* _TRECHO CITADO_

·····

Reforma tributária vai esvaziar Simples Nacional e lucro presumido, elevar carga de serviços e empurrar milhares de pequenas empresas para o lucro real em busca de crédito, competitividade e sobrevivência.

Reforma tributária cria IVA com IBS e CBS, esvazia Simples Nacional e lucro presumido e empurra milhares de empresas para o lucro real.

LEGISLAÇÃO E DIREITO

Carla Teles

12/11/20257 min read

Reforma tributária cria um IVA com IBS e CBS iguais para todos, tira vantagens ocultas de Simples Nacional e lucro presumido e muda a lógica da competição entre empresas.

A reforma tributária brasileira não vai mexer só com alíquotas e nomes de impostos. Ela tende a mudar a forma como milhões de negócios escolhem seu regime fiscal e como se posicionam no mercado. Na prática, Simples Nacional e lucro presumido continuam existindo na lei, mas perdem grande parte da força competitiva que têm hoje à medida que o novo IVA, formado por IBS e CBS, passa a concentrar a tributação sobre o consumo de maneira uniforme. Isso significa que a velha “escadinha tributária”, começar no Simples, migrar para o lucro presumido e só depois encarar o lucro real, deixa de fazer sentido para uma fatia importante das empresas, principalmente de serviços e B2B. Com o imposto sobre consumo ficando igual para todos, Simples Nacional e lucro presumido deixam de ser sinônimo automático de pagar menos e passam a ser apenas mais uma peça num jogo em que crédito de IBS e CBS e estrutura de custos vão decidir quem sobrevive.

·····

* _DADOS MOSTRADOS_
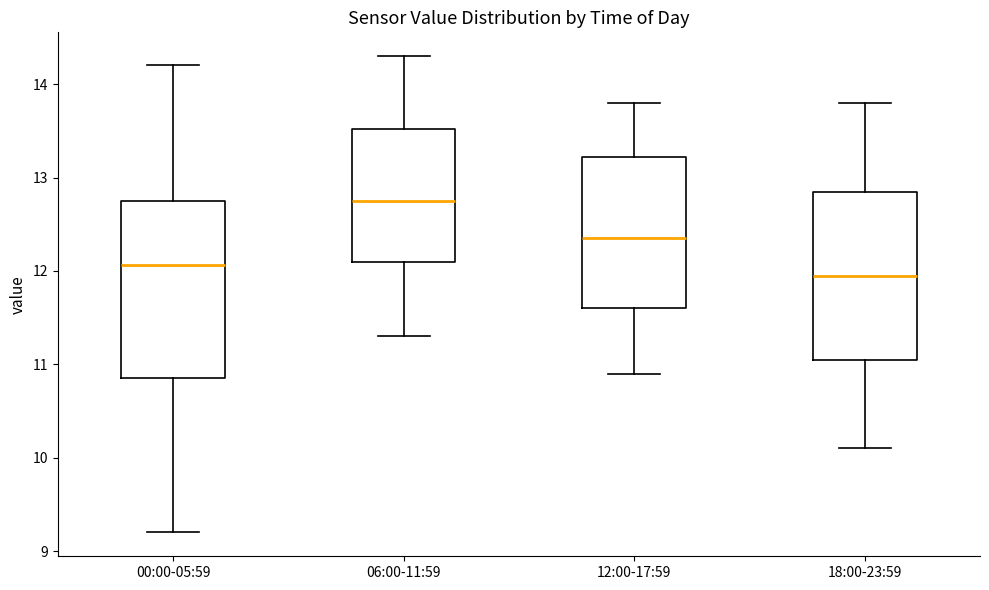

Which box's median line is the highest?

06:00-11:59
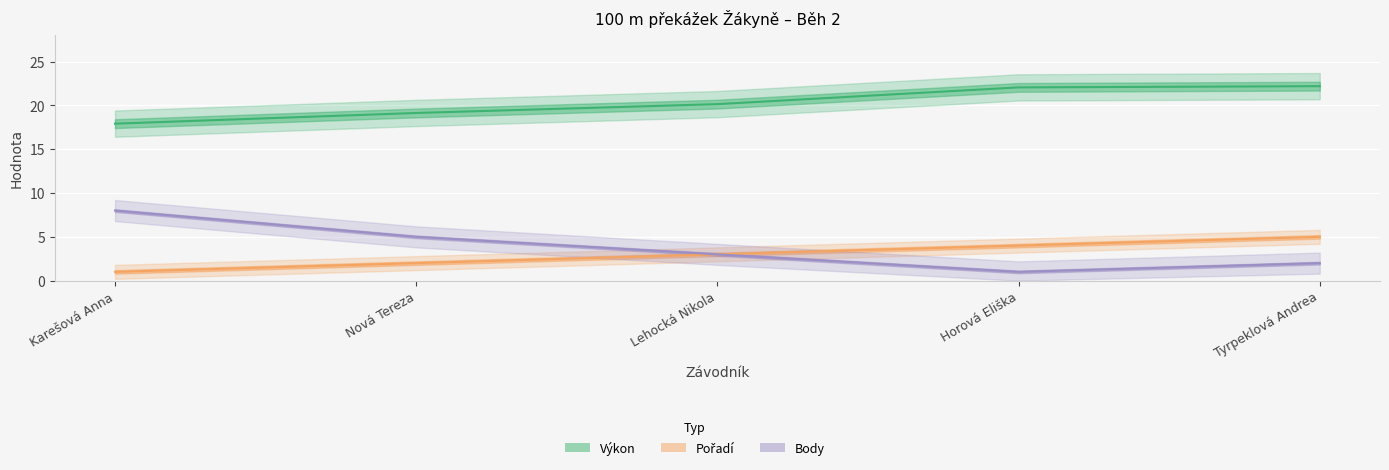

List the series in order of their peak value, highest first.

Výkon, Body, Pořadí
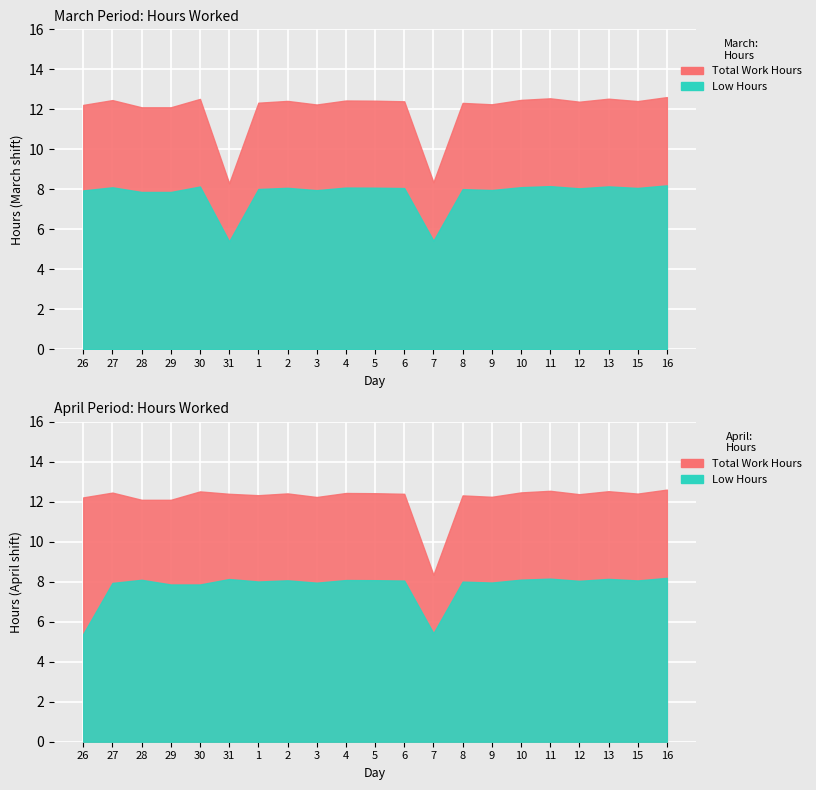

How many interior local valleys does the Low Hours series have?

6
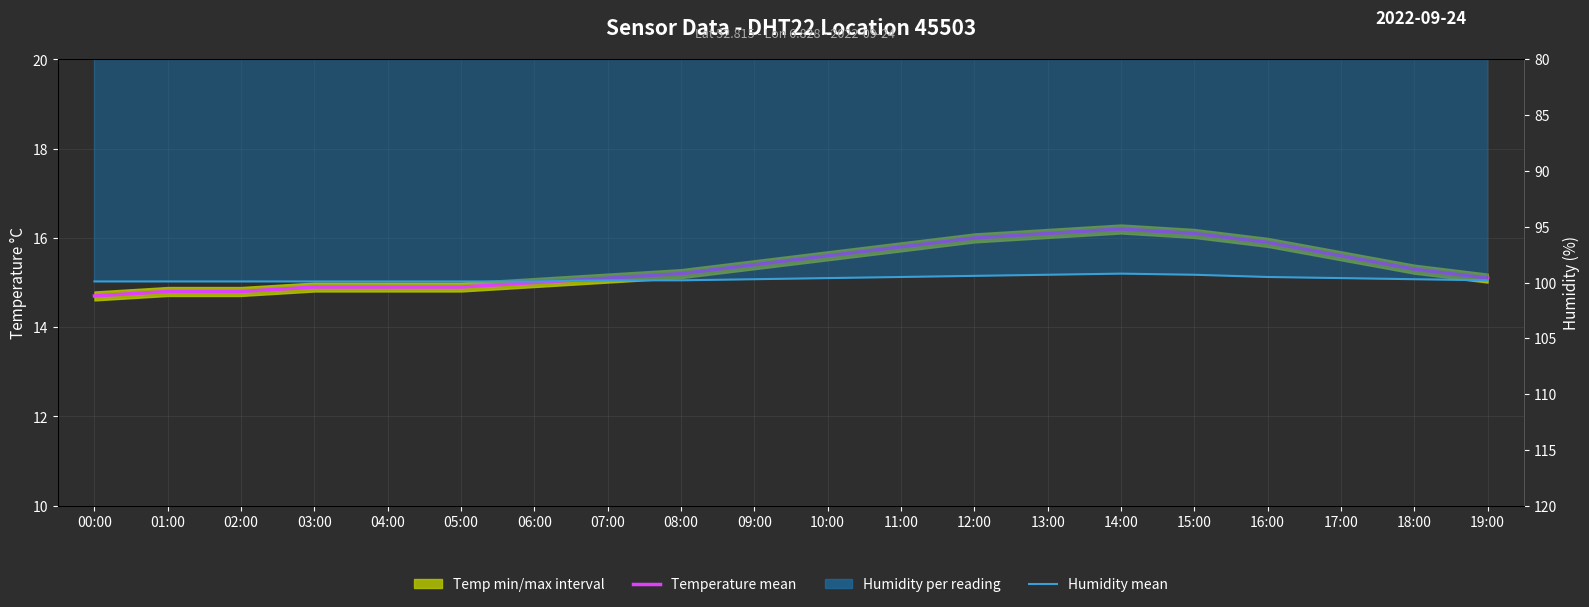

Does the chart have visible grid lines?

Yes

·····

* _TAREFAS A FAZER_
1/ No trecho sobre a reforma tributária, quais são os dois tributos que formam o novo IVA?
2/ Diga se cada frase bate com o trecho sobre a reforma tributária, respondendo sim ou não e citando as palavras do trecho que decidem: (a) Simples Nacional e lucro presumido deixam de existir na lei. (b) A “escadinha tributária” começa no Simples. (c) A escadinha deixa de fazer sentido principalmente para empresas de serviços e B2B.
Os dados não têm nada a ver com isto.

* _RESPOSTAS EM ORDEM_
1/ IBS e CBS.

2/
(a) Não: “Simples Nacional e lucro presumido continuam existindo na lei”.
(b) Sim: “começar no Simples, migrar para o lucro presumido e só depois encarar o lucro real”.
(c) Sim: “principalmente de serviços e B2B”.